La cafetera se había puesto a hervir y Enoch tiró el periódico para correr a la estufa y retirarla. Luego sacó una taza de la alacena y se dirigió a la mesa.

Pero antes de empezar a comer, volvió al escritorio, y, abriendo un cajón, sacó su gráfica y la extendió sobre la mesa, preguntándose por enésima vez el valor que pudiese tener, aunque a veces parecía tener cierto sentido, en algunas partes de ella.

La había basado en la teoría de la estadística de Mizar y se vio obligado, a causa de la naturaleza del tema, a extrapolar algunos factores y sustituir ciertos valores.

Volvió a preguntarse la validez que su trabajo podía tener y si había cometido algún error en alguna parte. ¿Habría destruido la validez del sistema con sus extrapolaciones y cambios? Y, de ser así, ¿cómo podría corregir los errores para restablecer la validez?
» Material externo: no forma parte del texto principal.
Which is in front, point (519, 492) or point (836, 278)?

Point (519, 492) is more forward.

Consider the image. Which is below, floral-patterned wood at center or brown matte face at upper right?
En este caso, se dijo, los factores eran el índice de natalidad y la población total de la Tierra, el índice de mortalidad, la cotización monetaria, el coste de la vida y su nivel, la asistencia a los lugares del culto, los progresos médicos, el avance tecnológico, los índices industriales, la mano de obra disponible, las tendencias que se registraban en el comercio mundial, y otros muchos, entre los que se incluían algunos que a primera vista no parecían tener importancia: los precios alcanzados en las subastas por los objetos de arte, las preferencias demostradas por el público en sus vacaciones, movimientos migratorios, la velocidad de los transportes y la frecuencia de los trastornos mentales.

El método estadístico creado por los matemáticos de Mizar era de aplicación universal, empleado correctamente. Pero él se vio obligado a deformarlo al aplicarlo a la situación que reinaba en un planeta distinto, si quería que se adaptase a la situación existente en la Tierra… Y, después de aquella deformación, ¿podía dársele aún por válido?

Se estremeció al contemplar la gráfica. Si no había cometido ninguna equivocación, si había manejado correctamente todos los factores, si la aplicación del sistema no había ido contra sus mismos principios, entonces la Tierra iba en derechura hacia otra guerra mundial, hacia un holocausto en el ara de la destrucción nuclear.